> [How to complete this task]: Your response should be the lines from the one containing "X0146800Y0396800D03*" through the end of the material, copied exactly and with nothing added.

> [Given data]:
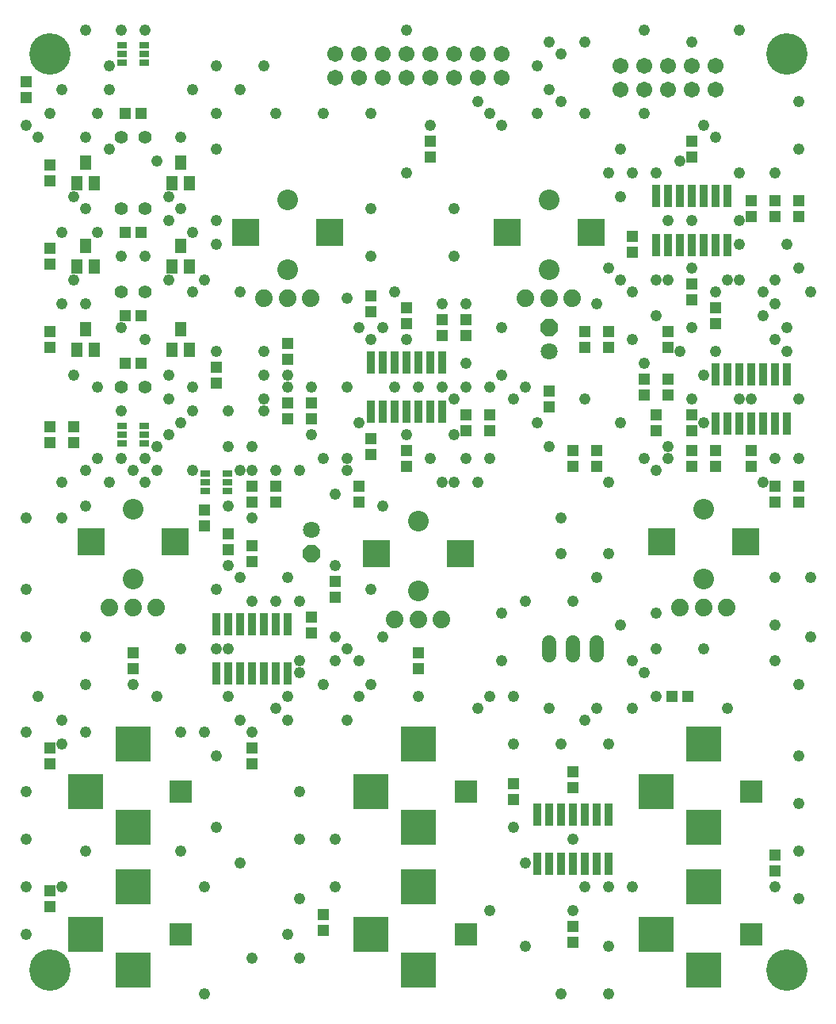
<source format=gts>
G75*
%MOIN*%
%OFA0B0*%
%FSLAX25Y25*%
%IPPOS*%
%LPD*%
%AMOC8*
5,1,8,0,0,1.08239X$1,22.5*
%
%ADD10R,0.05131X0.04737*%
%ADD11R,0.04737X0.05131*%
%ADD12C,0.07400*%
%ADD13R,0.11824X0.11824*%
%ADD14C,0.08674*%
%ADD15R,0.04737X0.06312*%
%ADD16C,0.06000*%
%ADD17R,0.03950X0.02965*%
%ADD18R,0.09800X0.09800*%
%ADD19R,0.14800X0.14800*%
%ADD20C,0.06737*%
%ADD21OC8,0.07100*%
%ADD22C,0.07100*%
%ADD23R,0.03200X0.09500*%
%ADD24C,0.04762*%
%ADD25C,0.05550*%
%ADD26C,0.17398*%
D10*
X0051800Y0063454D03*
X0051800Y0070146D03*
X0051800Y0123454D03*
X0051800Y0130146D03*
X0086800Y0163454D03*
X0086800Y0170146D03*
X0116800Y0223454D03*
X0116800Y0230146D03*
X0136800Y0233454D03*
X0136800Y0240146D03*
X0146800Y0240146D03*
X0146800Y0233454D03*
X0171800Y0200146D03*
X0171800Y0193454D03*
X0161800Y0185146D03*
X0161800Y0178454D03*
X0206800Y0170146D03*
X0206800Y0163454D03*
X0246800Y0115146D03*
X0246800Y0108454D03*
X0166800Y0060146D03*
X0166800Y0053454D03*
X0181800Y0233454D03*
X0181800Y0240146D03*
X0186800Y0253454D03*
X0186800Y0260146D03*
X0161800Y0268454D03*
X0161800Y0275146D03*
X0151800Y0293454D03*
X0151800Y0300146D03*
X0121800Y0290146D03*
X0121800Y0283454D03*
X0090146Y0291800D03*
X0083454Y0291800D03*
X0083454Y0311800D03*
X0090146Y0311800D03*
X0090146Y0346800D03*
X0083454Y0346800D03*
X0051800Y0340146D03*
X0051800Y0333454D03*
X0051800Y0305146D03*
X0051800Y0298454D03*
X0051800Y0265146D03*
X0051800Y0258454D03*
X0061800Y0258454D03*
X0061800Y0265146D03*
X0051800Y0368454D03*
X0051800Y0375146D03*
X0041800Y0403454D03*
X0041800Y0410146D03*
X0083454Y0396800D03*
X0090146Y0396800D03*
X0216800Y0310146D03*
X0216800Y0303454D03*
X0226800Y0303454D03*
X0226800Y0310146D03*
X0226800Y0270146D03*
X0226800Y0263454D03*
X0236800Y0263454D03*
X0236800Y0270146D03*
X0261800Y0273454D03*
X0261800Y0280146D03*
X0276800Y0298454D03*
X0276800Y0305146D03*
X0286800Y0305146D03*
X0286800Y0298454D03*
X0301800Y0285146D03*
X0301800Y0278454D03*
X0306800Y0270146D03*
X0306800Y0263454D03*
X0311800Y0278454D03*
X0311800Y0285146D03*
X0311800Y0298454D03*
X0311800Y0305146D03*
X0331800Y0308454D03*
X0331800Y0315146D03*
X0356800Y0353454D03*
X0356800Y0360146D03*
X0366800Y0360146D03*
X0366800Y0353454D03*
X0296800Y0345146D03*
X0296800Y0338454D03*
X0321800Y0270146D03*
X0321800Y0263454D03*
X0321800Y0255146D03*
X0321800Y0248454D03*
X0331800Y0248454D03*
X0331800Y0255146D03*
X0356800Y0240146D03*
X0356800Y0233454D03*
X0366800Y0233454D03*
X0366800Y0240146D03*
X0281800Y0248454D03*
X0281800Y0255146D03*
X0271800Y0255146D03*
X0271800Y0248454D03*
X0356800Y0085146D03*
X0356800Y0078454D03*
D11*
X0320146Y0151800D03*
X0313454Y0151800D03*
X0271800Y0120146D03*
X0271800Y0113454D03*
X0271800Y0055146D03*
X0271800Y0048454D03*
X0136800Y0123454D03*
X0136800Y0130146D03*
X0136800Y0208454D03*
X0136800Y0215146D03*
X0126800Y0213454D03*
X0126800Y0220146D03*
X0151800Y0268454D03*
X0151800Y0275146D03*
X0186800Y0313454D03*
X0186800Y0320146D03*
X0201800Y0315146D03*
X0201800Y0308454D03*
X0201800Y0255146D03*
X0201800Y0248454D03*
X0211800Y0378454D03*
X0211800Y0385146D03*
X0321800Y0385146D03*
X0321800Y0378454D03*
X0346800Y0360146D03*
X0346800Y0353454D03*
X0321800Y0325146D03*
X0321800Y0318454D03*
X0346800Y0255146D03*
X0346800Y0248454D03*
D12*
X0336643Y0189241D03*
X0326800Y0189241D03*
X0316957Y0189241D03*
X0216643Y0184241D03*
X0206800Y0184241D03*
X0196957Y0184241D03*
X0096643Y0189241D03*
X0086800Y0189241D03*
X0076957Y0189241D03*
X0141957Y0319241D03*
X0151800Y0319241D03*
X0161643Y0319241D03*
X0251957Y0319241D03*
X0261800Y0319241D03*
X0271643Y0319241D03*
D13*
X0279517Y0346800D03*
X0244083Y0346800D03*
X0169517Y0346800D03*
X0134083Y0346800D03*
X0104517Y0216800D03*
X0069083Y0216800D03*
X0189083Y0211800D03*
X0224517Y0211800D03*
X0309083Y0216800D03*
X0344517Y0216800D03*
D14*
X0326800Y0230580D03*
X0326800Y0201052D03*
X0261800Y0331052D03*
X0261800Y0360580D03*
X0151800Y0360580D03*
X0151800Y0331052D03*
X0086800Y0230580D03*
X0086800Y0201052D03*
X0206800Y0196052D03*
X0206800Y0225580D03*
D15*
X0110540Y0297469D03*
X0103060Y0297469D03*
X0106800Y0306131D03*
X0103060Y0332469D03*
X0110540Y0332469D03*
X0106800Y0341131D03*
X0103060Y0367469D03*
X0106800Y0376131D03*
X0110540Y0367469D03*
X0070540Y0367469D03*
X0066800Y0376131D03*
X0063060Y0367469D03*
X0066800Y0341131D03*
X0063060Y0332469D03*
X0070540Y0332469D03*
X0066800Y0306131D03*
X0063060Y0297469D03*
X0070540Y0297469D03*
D16*
X0261800Y0174400D02*
X0261800Y0169200D01*
X0271800Y0169200D02*
X0271800Y0174400D01*
X0281800Y0174400D02*
X0281800Y0169200D01*
D17*
X0126524Y0238060D03*
X0126524Y0241800D03*
X0126524Y0245540D03*
X0117076Y0245540D03*
X0117076Y0241800D03*
X0117076Y0238060D03*
X0091524Y0258060D03*
X0091524Y0261800D03*
X0091524Y0265540D03*
X0082076Y0265540D03*
X0082076Y0261800D03*
X0082076Y0258060D03*
X0082076Y0418060D03*
X0082076Y0421800D03*
X0082076Y0425540D03*
X0091524Y0425540D03*
X0091524Y0421800D03*
X0091524Y0418060D03*
D18*
X0106800Y0111800D03*
X0106800Y0051800D03*
X0226800Y0051800D03*
X0226800Y0111800D03*
X0346800Y0111800D03*
X0346800Y0051800D03*
D19*
X0326800Y0036800D03*
X0306800Y0051800D03*
X0326800Y0071800D03*
X0326800Y0096800D03*
X0306800Y0111800D03*
X0326800Y0131800D03*
X0206800Y0131800D03*
X0186800Y0111800D03*
X0206800Y0096800D03*
X0206800Y0071800D03*
X0186800Y0051800D03*
X0206800Y0036800D03*
X0086800Y0036800D03*
X0066800Y0051800D03*
X0086800Y0071800D03*
X0086800Y0096800D03*
X0066800Y0111800D03*
X0086800Y0131800D03*
D20*
X0291800Y0406800D03*
X0291800Y0416800D03*
X0301800Y0416800D03*
X0301800Y0406800D03*
X0311800Y0406800D03*
X0311800Y0416800D03*
X0321800Y0416800D03*
X0321800Y0406800D03*
X0331800Y0406800D03*
X0331800Y0416800D03*
X0241800Y0411800D03*
X0241800Y0421800D03*
X0231800Y0421800D03*
X0231800Y0411800D03*
X0221800Y0411800D03*
X0221800Y0421800D03*
X0211800Y0421800D03*
X0211800Y0411800D03*
X0201800Y0411800D03*
X0201800Y0421800D03*
X0191800Y0421800D03*
X0191800Y0411800D03*
X0181800Y0411800D03*
X0181800Y0421800D03*
X0171800Y0421800D03*
X0171800Y0411800D03*
D21*
X0261800Y0306800D03*
X0161800Y0211800D03*
D22*
X0161800Y0221800D03*
X0261800Y0296800D03*
D23*
X0306800Y0341550D03*
X0311800Y0341550D03*
X0316800Y0341550D03*
X0321800Y0341550D03*
X0326800Y0341550D03*
X0331800Y0341550D03*
X0336800Y0341550D03*
X0336800Y0362050D03*
X0331800Y0362050D03*
X0326800Y0362050D03*
X0321800Y0362050D03*
X0316800Y0362050D03*
X0311800Y0362050D03*
X0306800Y0362050D03*
X0331800Y0287050D03*
X0336800Y0287050D03*
X0341800Y0287050D03*
X0346800Y0287050D03*
X0351800Y0287050D03*
X0356800Y0287050D03*
X0361800Y0287050D03*
X0361800Y0266550D03*
X0356800Y0266550D03*
X0351800Y0266550D03*
X0346800Y0266550D03*
X0341800Y0266550D03*
X0336800Y0266550D03*
X0331800Y0266550D03*
X0216800Y0271550D03*
X0211800Y0271550D03*
X0206800Y0271550D03*
X0201800Y0271550D03*
X0196800Y0271550D03*
X0191800Y0271550D03*
X0186800Y0271550D03*
X0186800Y0292050D03*
X0191800Y0292050D03*
X0196800Y0292050D03*
X0201800Y0292050D03*
X0206800Y0292050D03*
X0211800Y0292050D03*
X0216800Y0292050D03*
X0151800Y0182050D03*
X0146800Y0182050D03*
X0141800Y0182050D03*
X0136800Y0182050D03*
X0131800Y0182050D03*
X0126800Y0182050D03*
X0121800Y0182050D03*
X0121800Y0161550D03*
X0126800Y0161550D03*
X0131800Y0161550D03*
X0136800Y0161550D03*
X0141800Y0161550D03*
X0146800Y0161550D03*
X0151800Y0161550D03*
X0256800Y0102050D03*
X0261800Y0102050D03*
X0266800Y0102050D03*
X0271800Y0102050D03*
X0276800Y0102050D03*
X0281800Y0102050D03*
X0286800Y0102050D03*
X0286800Y0081550D03*
X0281800Y0081550D03*
X0276800Y0081550D03*
X0271800Y0081550D03*
X0266800Y0081550D03*
X0261800Y0081550D03*
X0256800Y0081550D03*
D24*
X0041800Y0051800D03*
X0041800Y0071800D03*
X0056800Y0071800D03*
X0066800Y0086800D03*
X0041800Y0091800D03*
X0041800Y0111800D03*
X0056800Y0131800D03*
X0056800Y0141800D03*
X0046800Y0151800D03*
X0041800Y0136800D03*
X0066800Y0136800D03*
X0066800Y0156800D03*
X0066800Y0176800D03*
X0086800Y0156800D03*
X0096800Y0151800D03*
X0106800Y0136800D03*
X0116800Y0136800D03*
X0121800Y0126800D03*
X0131800Y0141800D03*
X0136800Y0136800D03*
X0146800Y0146800D03*
X0151800Y0141800D03*
X0151800Y0151800D03*
X0156800Y0161800D03*
X0156800Y0166800D03*
X0166800Y0156800D03*
X0171800Y0166800D03*
X0176800Y0171800D03*
X0171800Y0176800D03*
X0181800Y0166800D03*
X0186800Y0156800D03*
X0181800Y0151800D03*
X0176800Y0141800D03*
X0156800Y0111800D03*
X0156800Y0091800D03*
X0171800Y0091800D03*
X0171800Y0071800D03*
X0156800Y0066800D03*
X0151800Y0051800D03*
X0156800Y0041800D03*
X0136800Y0041800D03*
X0116800Y0026800D03*
X0116800Y0071800D03*
X0131800Y0081800D03*
X0121800Y0096800D03*
X0106800Y0086800D03*
X0126800Y0151800D03*
X0126800Y0171800D03*
X0121800Y0171800D03*
X0106800Y0171800D03*
X0121800Y0196800D03*
X0126800Y0206800D03*
X0131800Y0201800D03*
X0136800Y0191800D03*
X0146800Y0191800D03*
X0151800Y0201800D03*
X0156800Y0191800D03*
X0171800Y0206800D03*
X0186800Y0196800D03*
X0191800Y0176800D03*
X0206800Y0151800D03*
X0231800Y0146800D03*
X0236800Y0151800D03*
X0246800Y0151800D03*
X0241800Y0166800D03*
X0241800Y0186800D03*
X0251800Y0191800D03*
X0266800Y0211800D03*
X0266800Y0226800D03*
X0286800Y0211800D03*
X0281800Y0201800D03*
X0271800Y0191800D03*
X0291800Y0181800D03*
X0306800Y0186800D03*
X0306800Y0171800D03*
X0301800Y0161800D03*
X0296800Y0166800D03*
X0306800Y0151800D03*
X0296800Y0146800D03*
X0286800Y0131800D03*
X0276800Y0141800D03*
X0281800Y0146800D03*
X0266800Y0131800D03*
X0261800Y0146800D03*
X0246800Y0131800D03*
X0246800Y0096800D03*
X0251800Y0081800D03*
X0271800Y0091800D03*
X0276800Y0071800D03*
X0286800Y0071800D03*
X0296800Y0071800D03*
X0286800Y0046800D03*
X0271800Y0061800D03*
X0251800Y0046800D03*
X0236800Y0061800D03*
X0266800Y0026800D03*
X0286800Y0026800D03*
X0356800Y0071800D03*
X0366800Y0066800D03*
X0366800Y0086800D03*
X0366800Y0106800D03*
X0366800Y0126800D03*
X0366800Y0156800D03*
X0356800Y0166800D03*
X0356800Y0181800D03*
X0371800Y0176800D03*
X0371800Y0201800D03*
X0356800Y0201800D03*
X0326800Y0171800D03*
X0336800Y0146800D03*
X0351800Y0241800D03*
X0356800Y0251800D03*
X0366800Y0251800D03*
X0366800Y0276800D03*
X0361800Y0296800D03*
X0356800Y0301800D03*
X0361800Y0306800D03*
X0356800Y0316800D03*
X0351800Y0311800D03*
X0351800Y0321800D03*
X0356800Y0326800D03*
X0366800Y0331800D03*
X0361800Y0341800D03*
X0371800Y0321800D03*
X0341800Y0326800D03*
X0336800Y0326800D03*
X0331800Y0321800D03*
X0321800Y0331800D03*
X0311800Y0326800D03*
X0306800Y0326800D03*
X0296800Y0321800D03*
X0291800Y0326800D03*
X0286800Y0331800D03*
X0281800Y0316800D03*
X0296800Y0301800D03*
X0301800Y0291800D03*
X0316800Y0296800D03*
X0321800Y0306800D03*
X0331800Y0296800D03*
X0326800Y0286800D03*
X0321800Y0276800D03*
X0326800Y0266800D03*
X0341800Y0276800D03*
X0346800Y0276800D03*
X0311800Y0256800D03*
X0311800Y0251800D03*
X0306800Y0246800D03*
X0301800Y0251800D03*
X0291800Y0266800D03*
X0276800Y0276800D03*
X0256800Y0266800D03*
X0261800Y0256800D03*
X0246800Y0276800D03*
X0251800Y0281800D03*
X0241800Y0286800D03*
X0236800Y0281800D03*
X0226800Y0281800D03*
X0221800Y0276800D03*
X0216800Y0281800D03*
X0206800Y0281800D03*
X0196800Y0281800D03*
X0201800Y0301800D03*
X0191800Y0306800D03*
X0186800Y0301800D03*
X0181800Y0306800D03*
X0176800Y0319241D03*
X0186800Y0336800D03*
X0196800Y0321800D03*
X0216800Y0316800D03*
X0226800Y0316800D03*
X0241800Y0306800D03*
X0226800Y0291800D03*
X0221800Y0261800D03*
X0226800Y0251800D03*
X0236800Y0251800D03*
X0231800Y0241800D03*
X0221800Y0241800D03*
X0216800Y0241800D03*
X0211800Y0251800D03*
X0201800Y0261800D03*
X0181800Y0266800D03*
X0176800Y0251800D03*
X0176800Y0246800D03*
X0171800Y0236800D03*
X0166800Y0251800D03*
X0161800Y0261800D03*
X0156800Y0246800D03*
X0146800Y0246800D03*
X0136800Y0246800D03*
X0131800Y0246800D03*
X0126800Y0256800D03*
X0136800Y0256800D03*
X0141800Y0271800D03*
X0141800Y0276800D03*
X0141800Y0286800D03*
X0141800Y0296800D03*
X0151800Y0286800D03*
X0151800Y0281800D03*
X0161800Y0281800D03*
X0176800Y0281800D03*
X0191800Y0231800D03*
X0136800Y0226800D03*
X0126800Y0231800D03*
X0111800Y0246800D03*
X0101800Y0261800D03*
X0106800Y0266800D03*
X0111800Y0271800D03*
X0101800Y0276800D03*
X0101800Y0286800D03*
X0111800Y0281800D03*
X0121800Y0296800D03*
X0111800Y0321800D03*
X0116800Y0326800D03*
X0121800Y0341800D03*
X0121800Y0351800D03*
X0111800Y0346800D03*
X0106800Y0356800D03*
X0101800Y0351800D03*
X0101800Y0361800D03*
X0096800Y0376800D03*
X0106800Y0386800D03*
X0121800Y0381800D03*
X0121800Y0396800D03*
X0131800Y0406800D03*
X0121800Y0416800D03*
X0111800Y0406800D03*
X0091800Y0431800D03*
X0081800Y0431800D03*
X0066800Y0431800D03*
X0076800Y0416800D03*
X0076800Y0406800D03*
X0071800Y0396800D03*
X0066800Y0386800D03*
X0076800Y0381800D03*
X0061800Y0361800D03*
X0066800Y0356800D03*
X0071800Y0346800D03*
X0081800Y0336800D03*
X0091800Y0336800D03*
X0101800Y0326800D03*
X0081800Y0306800D03*
X0091800Y0301800D03*
X0071800Y0281800D03*
X0061800Y0286800D03*
X0081800Y0271800D03*
X0096800Y0256800D03*
X0091800Y0251800D03*
X0086800Y0246800D03*
X0081800Y0251800D03*
X0076800Y0241800D03*
X0071800Y0251800D03*
X0066800Y0246800D03*
X0056800Y0241800D03*
X0066800Y0231800D03*
X0056800Y0226800D03*
X0041800Y0226800D03*
X0041800Y0196800D03*
X0041800Y0176800D03*
X0091800Y0241800D03*
X0096800Y0246800D03*
X0126800Y0271800D03*
X0131800Y0321800D03*
X0186800Y0356800D03*
X0201800Y0371800D03*
X0211800Y0391800D03*
X0231800Y0401800D03*
X0236800Y0396800D03*
X0241800Y0391800D03*
X0256800Y0396800D03*
X0261800Y0406800D03*
X0266800Y0401800D03*
X0276800Y0396800D03*
X0291800Y0381800D03*
X0286800Y0371800D03*
X0291800Y0361800D03*
X0296800Y0371800D03*
X0306800Y0371800D03*
X0316800Y0376800D03*
X0326800Y0391800D03*
X0331800Y0386800D03*
X0341800Y0371800D03*
X0356800Y0371800D03*
X0366800Y0381800D03*
X0366800Y0401800D03*
X0341800Y0431800D03*
X0321800Y0426800D03*
X0301800Y0431800D03*
X0276800Y0426800D03*
X0266800Y0421800D03*
X0261800Y0426800D03*
X0256800Y0416800D03*
X0301800Y0396800D03*
X0311800Y0351800D03*
X0321800Y0351800D03*
X0341800Y0351800D03*
X0341800Y0341800D03*
X0306800Y0311800D03*
X0286800Y0241800D03*
X0221800Y0336800D03*
X0221800Y0356800D03*
X0186800Y0396800D03*
X0166800Y0396800D03*
X0146800Y0396800D03*
X0141800Y0416800D03*
X0201800Y0431800D03*
X0066800Y0316800D03*
X0056800Y0316800D03*
X0061800Y0326800D03*
X0056800Y0346800D03*
X0046800Y0386800D03*
X0041800Y0391800D03*
X0051800Y0396800D03*
X0056800Y0406800D03*
D25*
X0081800Y0386800D03*
X0091800Y0386800D03*
X0091800Y0356800D03*
X0081800Y0356800D03*
X0081800Y0321800D03*
X0091800Y0321800D03*
X0091800Y0281800D03*
X0081800Y0281800D03*
D26*
X0051800Y0421800D03*
X0361800Y0421800D03*
X0361800Y0036800D03*
X0051800Y0036800D03*
M02*

</source>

> [Task response]:
X0146800Y0396800D03*
X0141800Y0416800D03*
X0201800Y0431800D03*
X0066800Y0316800D03*
X0056800Y0316800D03*
X0061800Y0326800D03*
X0056800Y0346800D03*
X0046800Y0386800D03*
X0041800Y0391800D03*
X0051800Y0396800D03*
X0056800Y0406800D03*
D25*
X0081800Y0386800D03*
X0091800Y0386800D03*
X0091800Y0356800D03*
X0081800Y0356800D03*
X0081800Y0321800D03*
X0091800Y0321800D03*
X0091800Y0281800D03*
X0081800Y0281800D03*
D26*
X0051800Y0421800D03*
X0361800Y0421800D03*
X0361800Y0036800D03*
X0051800Y0036800D03*
M02*

</source>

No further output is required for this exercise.